DPP to initiate grassroots election training program

By Lin Shu-hui and Jason Pan  /  Staff reporter, with Staff writer

Sun, Jan 06, 2013 - Page 3

The Democratic Progressive Party (DPP) is preparing to launch a grassroots program to train at least 30,000 supporters nationwide as campaign workers and “ballot-box monitors,” in preparation for next year’s seven-in-one elections, party officials said.

The seven-in-one elections are to be held for all directly elected local government positions. These positions are: special municipality mayors and councilors; county commissioners; city mayors; county and city councilors; township mayors and councilors; and borough and village wardens.

According to the head of the DPP’s Department of Organizational Development, Lee Wen-chung (李文忠), the party aims to have at least two monitors at each of the more than 14,800 polling stations on the day of the elections.

The training program is slated to start immediately after the Lunar New Year holidays, Lee added.

“These trained grassroots workers will help solicit support from voters, as well as fight any rumors or false information spread by candidates of other parties. On election day, the grassroots workers will be our ‘ballot box monitors’ to help oversee and record the ballot-counting, as well as check on activities both inside and outside polling stations,” Lee said.

According to party officials, the perfect situation would be to have a four-person team monitoring polling stations and ballot boxes. This would require more than 60,000 people to be at all polling stations across the nation.

However, out of concern that the party may not be able to recruit enough manpower in parts of some constituencies, DPP Chairman Su Tseng-chang (蘇貞昌) has set a target of two people at each polling station.

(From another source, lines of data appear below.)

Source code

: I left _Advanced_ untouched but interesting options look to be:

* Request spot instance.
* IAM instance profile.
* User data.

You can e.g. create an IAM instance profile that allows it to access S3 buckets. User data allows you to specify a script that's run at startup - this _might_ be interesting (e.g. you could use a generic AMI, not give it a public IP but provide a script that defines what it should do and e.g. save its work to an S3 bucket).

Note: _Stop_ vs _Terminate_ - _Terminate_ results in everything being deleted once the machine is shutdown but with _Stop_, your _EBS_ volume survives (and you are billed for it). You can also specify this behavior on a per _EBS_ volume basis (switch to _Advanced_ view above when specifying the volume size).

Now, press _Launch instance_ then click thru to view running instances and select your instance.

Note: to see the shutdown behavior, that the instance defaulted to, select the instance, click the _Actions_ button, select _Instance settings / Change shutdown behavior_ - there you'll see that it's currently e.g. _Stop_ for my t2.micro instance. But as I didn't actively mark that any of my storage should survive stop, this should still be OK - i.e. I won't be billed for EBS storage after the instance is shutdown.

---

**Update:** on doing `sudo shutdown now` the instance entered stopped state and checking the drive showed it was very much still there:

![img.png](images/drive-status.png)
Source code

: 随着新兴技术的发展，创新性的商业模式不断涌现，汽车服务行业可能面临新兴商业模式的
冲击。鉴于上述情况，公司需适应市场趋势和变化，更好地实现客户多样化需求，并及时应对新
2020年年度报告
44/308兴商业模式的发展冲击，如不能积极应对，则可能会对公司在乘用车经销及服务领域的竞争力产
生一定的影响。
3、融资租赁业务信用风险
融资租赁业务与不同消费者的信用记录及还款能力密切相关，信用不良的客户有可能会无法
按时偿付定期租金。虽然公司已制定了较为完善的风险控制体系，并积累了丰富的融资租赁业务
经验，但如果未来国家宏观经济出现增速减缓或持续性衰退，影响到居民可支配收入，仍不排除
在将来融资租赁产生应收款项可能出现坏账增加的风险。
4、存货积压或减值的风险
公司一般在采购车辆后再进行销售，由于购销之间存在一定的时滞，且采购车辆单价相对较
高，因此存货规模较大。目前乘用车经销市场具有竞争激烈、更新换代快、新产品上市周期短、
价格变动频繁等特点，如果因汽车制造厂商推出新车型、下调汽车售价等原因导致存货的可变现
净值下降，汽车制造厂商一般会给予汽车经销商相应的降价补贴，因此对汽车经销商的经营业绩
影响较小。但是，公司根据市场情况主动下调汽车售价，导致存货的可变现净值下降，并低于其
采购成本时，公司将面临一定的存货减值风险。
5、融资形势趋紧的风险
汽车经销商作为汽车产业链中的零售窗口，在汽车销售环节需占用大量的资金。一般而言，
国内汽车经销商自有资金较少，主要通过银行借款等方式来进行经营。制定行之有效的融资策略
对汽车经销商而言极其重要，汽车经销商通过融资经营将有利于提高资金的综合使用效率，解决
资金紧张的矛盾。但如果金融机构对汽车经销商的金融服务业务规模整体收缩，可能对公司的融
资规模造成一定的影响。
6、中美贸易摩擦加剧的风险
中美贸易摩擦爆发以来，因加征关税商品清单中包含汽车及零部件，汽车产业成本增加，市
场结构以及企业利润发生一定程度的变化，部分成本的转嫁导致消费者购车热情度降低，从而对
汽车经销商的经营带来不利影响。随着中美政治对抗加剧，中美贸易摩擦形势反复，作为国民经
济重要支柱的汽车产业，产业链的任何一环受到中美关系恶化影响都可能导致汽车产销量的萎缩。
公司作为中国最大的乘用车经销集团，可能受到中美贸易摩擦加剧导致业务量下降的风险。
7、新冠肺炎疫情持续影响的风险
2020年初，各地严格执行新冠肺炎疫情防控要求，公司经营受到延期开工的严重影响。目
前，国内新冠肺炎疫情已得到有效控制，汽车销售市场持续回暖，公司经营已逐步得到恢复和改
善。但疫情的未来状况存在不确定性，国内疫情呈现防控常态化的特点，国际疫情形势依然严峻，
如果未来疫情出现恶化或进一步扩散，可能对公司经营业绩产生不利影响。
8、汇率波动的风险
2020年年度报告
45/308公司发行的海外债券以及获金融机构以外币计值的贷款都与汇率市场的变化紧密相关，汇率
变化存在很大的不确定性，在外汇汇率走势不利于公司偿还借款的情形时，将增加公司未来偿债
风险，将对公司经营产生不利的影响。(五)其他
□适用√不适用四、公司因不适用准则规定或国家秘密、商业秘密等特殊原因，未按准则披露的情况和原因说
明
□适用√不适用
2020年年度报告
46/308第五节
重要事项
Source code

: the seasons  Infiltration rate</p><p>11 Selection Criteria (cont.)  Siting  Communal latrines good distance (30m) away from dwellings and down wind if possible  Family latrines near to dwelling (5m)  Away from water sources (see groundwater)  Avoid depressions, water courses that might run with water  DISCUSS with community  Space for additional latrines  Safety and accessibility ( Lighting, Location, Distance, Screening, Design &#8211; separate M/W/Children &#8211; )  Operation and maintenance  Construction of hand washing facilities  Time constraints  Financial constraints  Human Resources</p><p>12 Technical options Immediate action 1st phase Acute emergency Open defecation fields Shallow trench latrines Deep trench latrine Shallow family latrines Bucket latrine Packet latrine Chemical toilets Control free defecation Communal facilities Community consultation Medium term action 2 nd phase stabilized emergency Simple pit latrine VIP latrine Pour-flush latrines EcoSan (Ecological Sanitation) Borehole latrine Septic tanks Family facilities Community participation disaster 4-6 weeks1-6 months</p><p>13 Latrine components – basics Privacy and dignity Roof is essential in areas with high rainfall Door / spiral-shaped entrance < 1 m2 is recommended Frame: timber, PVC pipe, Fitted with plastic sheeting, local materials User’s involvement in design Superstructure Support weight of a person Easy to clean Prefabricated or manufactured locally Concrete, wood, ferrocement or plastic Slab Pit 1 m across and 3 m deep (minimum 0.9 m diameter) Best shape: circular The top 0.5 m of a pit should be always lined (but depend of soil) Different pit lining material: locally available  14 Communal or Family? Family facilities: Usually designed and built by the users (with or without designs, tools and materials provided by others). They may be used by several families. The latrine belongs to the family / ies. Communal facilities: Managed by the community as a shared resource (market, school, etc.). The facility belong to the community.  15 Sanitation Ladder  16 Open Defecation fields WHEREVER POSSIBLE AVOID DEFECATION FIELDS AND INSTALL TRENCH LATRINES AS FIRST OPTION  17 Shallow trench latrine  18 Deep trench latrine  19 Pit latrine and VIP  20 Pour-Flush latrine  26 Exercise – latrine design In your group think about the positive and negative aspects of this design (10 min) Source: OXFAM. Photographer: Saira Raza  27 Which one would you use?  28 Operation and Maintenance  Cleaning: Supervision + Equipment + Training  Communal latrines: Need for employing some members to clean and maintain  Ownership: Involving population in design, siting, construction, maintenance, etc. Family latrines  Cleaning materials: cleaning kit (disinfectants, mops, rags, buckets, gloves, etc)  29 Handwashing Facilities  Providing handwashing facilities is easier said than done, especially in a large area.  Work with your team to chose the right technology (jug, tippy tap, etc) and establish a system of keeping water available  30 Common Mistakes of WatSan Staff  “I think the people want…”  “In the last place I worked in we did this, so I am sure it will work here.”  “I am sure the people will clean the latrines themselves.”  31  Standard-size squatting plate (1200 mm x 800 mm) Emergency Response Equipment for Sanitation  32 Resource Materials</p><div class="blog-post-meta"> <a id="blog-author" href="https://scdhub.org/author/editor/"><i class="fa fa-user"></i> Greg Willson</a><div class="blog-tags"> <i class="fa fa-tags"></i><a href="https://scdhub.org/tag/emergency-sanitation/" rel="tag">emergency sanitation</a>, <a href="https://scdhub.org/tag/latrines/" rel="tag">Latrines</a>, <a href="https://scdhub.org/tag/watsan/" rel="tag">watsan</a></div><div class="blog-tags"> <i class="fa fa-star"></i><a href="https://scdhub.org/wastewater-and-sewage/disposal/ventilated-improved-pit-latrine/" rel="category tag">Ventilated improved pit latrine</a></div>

“Su has demanded that the Department of Organizational Development fulfill this target. However, it will be so much better for strengthening the DPP at the grassroots level if we can train 50,000 to 60,000 individuals,” Lee said.

Those who complete the training program are to receive a certificate and a cap to become an official member of the DPP’s “grassroots campaign workers” team, he added.

“After the training program is launched, party members and grassroots workers will begin discussing potential candidates for the ‘seven-in-one elections,’” Lee said.

He added that the party plans to hold workshops for aspiring candidates, providing them with information on topics such as how to organize a campaign team, how to run a campaign and other electoral issues.

However, Lee stressed that it does not mean people taking part in the training workshops would automatically run in the election under the DPP banner, as each candidate has to go through the routine party nomination process.